Macron calls for European army to defend against China, Russia... and the US
- French president says Europe is the main victim of Donald Trump’s decision to pull out of an arms deal with Moscow, so the continent needs to defend itself
French President Emmanuel Macron called on Tuesday for a “real European army” to better defend itself against Russia and even the United States.
Macron said Europe needed to reduce its dependence on American might, not least after US President Donald Trump announced he was pulling out of a cold war-era nuclear treaty.
“We have to protect ourselves with respect to China, Russia and even the United States of America,” Macron told Europe 1 in his first radio interview since becoming president in May 2017. “When I see President Trump announcing that he’s quitting a major disarmament treaty which was formed after the 1980s Euromissile crisis that hit Europe, who is the main victim? Europe and its security.”
The Euromissile crisis – a mini-arms race within the cold war that saw the US roll missiles into Europe – was a major factor spurring the 1987 Intermediate-Range Nuclear Forces Treaty.

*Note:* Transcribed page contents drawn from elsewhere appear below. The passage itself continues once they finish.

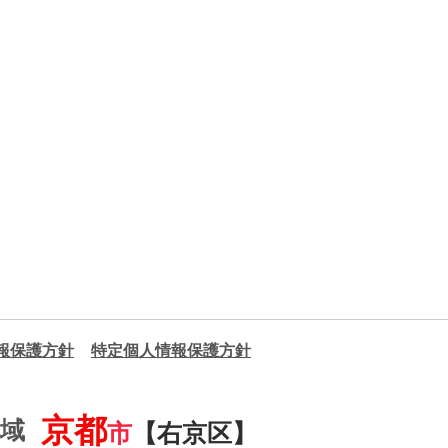
情報保護方針
​特定個人情報保護方針
京都
地域
市
【右京区】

“We will not protect the Europeans unless we decide to have a true European army,” Macron said in the interview recorded on Monday night.
Faced with “a Russia which is at our borders and has shown that it can be a threat”, he argued: “We need a Europe which defends itself better alone, without just depending on the United States.”
Macron has spearheaded the creation of a nine-country European force that would be capable of rapidly mounting a joint military operation, an evacuation from a war zone, or providing aid after a natural disaster.
The nine countries’ defence ministers will meet in Paris for the first time on Wednesday, to start thrashing out details about how the force will operate.
The wider EU is also set to vastly expand its defence budget from 2021, allocating some €13 billion (US$15 billion) over seven years to research and develop new equipment – up from less than €600 million in the current budget.
Bruno Alomar, a professor at the French War School which trains top military officers, said however that Macron’s vision of tight-knit European defence force was a long way off.
“The idea of creating a common strategic culture is not a bad one,” he said. “But there’s a massive gap between the European defence that Emmanuel Macron dreams about and the reality of very powerful disagreements between European partners … Peace in Europe is precarious.”
As he prepares to host dozens of world leaders Sunday to mark 100 years since the first world war armistice, including Trump and Russian President Vladimir Putin, the French leader has been railing against rising nationalism in Europe and beyond.
Macron repeated his warning of similarities between the state of the world today and the financial crisis and “nationalism playing on people’s fears” of the 1930s.
Before European Parliament elections next May – billed by many observers as a battle between Macron-style pro-Europeans and rightwing populists – Macron said politicians must respond to voters’ fear and anger.
Europe “has probably become too ultra-liberal”, he said, “which doesn’t allow the middle classes to live well”.
French far-right leader Marine Le Pen – one of the targets of Macron’s anti-nationalist tirades – meanwhile accused him of seeking to turn Europe into an empire.
“And it was empires that were at the origin of the first world war, not nations,” she told Radio Classique.